How to quickly judge whether the financial reports of listed companies are fraudulent?

Generally speaking, there are two directions to forge a company's financial report: inflating profits and assets, in order to make the report look better and show that the company is more powerful; Exaggerate costs and reduce profits in order to evade taxes. Generally, most small companies will start from the direction of reducing profits and reduce the company's tax costs. On the contrary, listed companies generally proceed from the direction of inflated profits due to factors such as company performance, influence on stock price changes, and pursuit of more investment. If the listed company's financial report is fraudulent, it can be seen from the following aspects.

If the company inflated its profits, it generally increased its income through false transactions, and the accounts receivable in the corresponding balance sheet would increase substantially, and the statements would be digested by returning goods in the future. However, because it is a false transaction, it will not generate cash flow, which will inevitably affect the turnover rate of accounts receivable, leading to a decline in the turnover rate of accounts receivable, reflecting the result that the average payment period has increased compared with the same period.

The average collection period, if there is no special policy or economic environment changes, will generally remain in a stable state. The shorter the average collection period, the stronger the repayment ability of the company, and the lower the risk of the company's capital chain breaking. On the other hand, the backlog of goods and the long payment cycle will put some pressure on the company's capital chain.

Therefore, whether there is obvious change in the average collection period can be used to judge whether the company has abnormal transactions this year. For example, in the year of LeTV, the collection cycle of accounts receivable changed greatly in recent years, and it continued to rise, which was very unstable. Until then, serious internal problems broke out in LeTV.

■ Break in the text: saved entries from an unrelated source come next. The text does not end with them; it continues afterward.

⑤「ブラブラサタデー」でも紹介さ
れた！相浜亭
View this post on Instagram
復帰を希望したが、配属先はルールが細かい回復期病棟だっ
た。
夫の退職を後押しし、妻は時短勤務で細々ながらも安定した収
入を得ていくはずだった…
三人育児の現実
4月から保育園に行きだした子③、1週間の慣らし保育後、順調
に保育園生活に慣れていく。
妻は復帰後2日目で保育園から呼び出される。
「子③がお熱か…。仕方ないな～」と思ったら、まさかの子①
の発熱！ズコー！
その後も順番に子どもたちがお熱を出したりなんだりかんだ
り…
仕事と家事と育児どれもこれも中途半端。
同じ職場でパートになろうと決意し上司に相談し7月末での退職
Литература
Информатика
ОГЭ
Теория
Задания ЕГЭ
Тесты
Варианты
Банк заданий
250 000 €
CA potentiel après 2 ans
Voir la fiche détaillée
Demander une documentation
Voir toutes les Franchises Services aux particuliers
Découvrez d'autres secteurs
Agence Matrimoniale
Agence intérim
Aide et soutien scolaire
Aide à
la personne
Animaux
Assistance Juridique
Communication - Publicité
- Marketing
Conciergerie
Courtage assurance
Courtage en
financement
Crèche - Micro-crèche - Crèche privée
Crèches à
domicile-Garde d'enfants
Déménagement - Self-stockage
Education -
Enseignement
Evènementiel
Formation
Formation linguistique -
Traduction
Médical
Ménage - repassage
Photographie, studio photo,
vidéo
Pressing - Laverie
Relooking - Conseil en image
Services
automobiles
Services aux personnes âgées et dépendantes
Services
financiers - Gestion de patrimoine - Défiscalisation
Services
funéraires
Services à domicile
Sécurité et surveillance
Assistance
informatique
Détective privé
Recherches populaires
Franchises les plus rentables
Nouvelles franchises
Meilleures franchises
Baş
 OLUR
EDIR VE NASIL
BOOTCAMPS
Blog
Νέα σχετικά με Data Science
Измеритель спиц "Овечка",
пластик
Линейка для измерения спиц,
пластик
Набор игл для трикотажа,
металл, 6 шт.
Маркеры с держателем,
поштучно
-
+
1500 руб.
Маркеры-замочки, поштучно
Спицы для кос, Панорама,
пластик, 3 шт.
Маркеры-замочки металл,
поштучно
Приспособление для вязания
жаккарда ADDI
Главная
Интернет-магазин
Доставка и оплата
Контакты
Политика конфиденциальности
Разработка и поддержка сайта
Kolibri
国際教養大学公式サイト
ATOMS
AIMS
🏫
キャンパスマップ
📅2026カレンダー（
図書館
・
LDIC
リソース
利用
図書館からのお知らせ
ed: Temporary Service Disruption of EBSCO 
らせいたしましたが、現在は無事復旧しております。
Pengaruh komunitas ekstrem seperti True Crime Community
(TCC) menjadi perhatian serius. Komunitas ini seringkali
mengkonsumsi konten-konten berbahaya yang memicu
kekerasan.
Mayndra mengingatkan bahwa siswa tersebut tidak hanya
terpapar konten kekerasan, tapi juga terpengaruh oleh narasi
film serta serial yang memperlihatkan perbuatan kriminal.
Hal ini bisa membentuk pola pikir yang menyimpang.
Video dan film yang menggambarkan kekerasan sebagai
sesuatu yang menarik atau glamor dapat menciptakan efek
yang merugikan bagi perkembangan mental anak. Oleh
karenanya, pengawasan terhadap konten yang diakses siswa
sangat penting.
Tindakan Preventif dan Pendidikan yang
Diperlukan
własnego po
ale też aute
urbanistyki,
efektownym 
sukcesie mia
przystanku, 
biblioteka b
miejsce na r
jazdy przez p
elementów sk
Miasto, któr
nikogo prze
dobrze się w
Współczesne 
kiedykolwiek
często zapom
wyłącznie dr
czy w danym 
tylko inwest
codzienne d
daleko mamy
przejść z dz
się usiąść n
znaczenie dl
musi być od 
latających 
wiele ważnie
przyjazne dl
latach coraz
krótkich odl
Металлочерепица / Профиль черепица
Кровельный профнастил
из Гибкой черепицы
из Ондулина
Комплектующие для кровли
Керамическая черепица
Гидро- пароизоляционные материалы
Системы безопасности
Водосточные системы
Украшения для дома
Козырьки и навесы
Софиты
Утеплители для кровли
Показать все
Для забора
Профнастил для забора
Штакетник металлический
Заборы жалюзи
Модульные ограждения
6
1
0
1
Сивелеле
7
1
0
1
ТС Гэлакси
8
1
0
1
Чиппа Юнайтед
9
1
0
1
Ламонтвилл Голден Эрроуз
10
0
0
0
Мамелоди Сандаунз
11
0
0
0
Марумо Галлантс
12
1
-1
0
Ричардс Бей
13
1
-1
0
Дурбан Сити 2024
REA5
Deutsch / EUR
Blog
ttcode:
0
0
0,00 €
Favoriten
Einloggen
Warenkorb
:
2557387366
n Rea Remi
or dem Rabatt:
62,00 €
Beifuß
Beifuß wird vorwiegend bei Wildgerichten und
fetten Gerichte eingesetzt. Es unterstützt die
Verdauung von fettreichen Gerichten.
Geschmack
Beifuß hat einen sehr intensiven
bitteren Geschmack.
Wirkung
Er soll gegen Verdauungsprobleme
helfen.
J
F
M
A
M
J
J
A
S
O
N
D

Generally speaking, the false financial reports of listed companies have the following characteristics: the operating income has increased substantially; Accounts receivable have increased substantially; The cash flow of operating activities has not changed year-on-year; The average cash collection days are getting longer and longer.

Generally, there are few false operations to reduce the profit direction of listed companies, because the supervision of listed companies is strict and the cost of fraud is high. The profit reduction brought by this operation is far less than the risk brought by tax evasion. For listed companies, it is obviously a bit of a loss.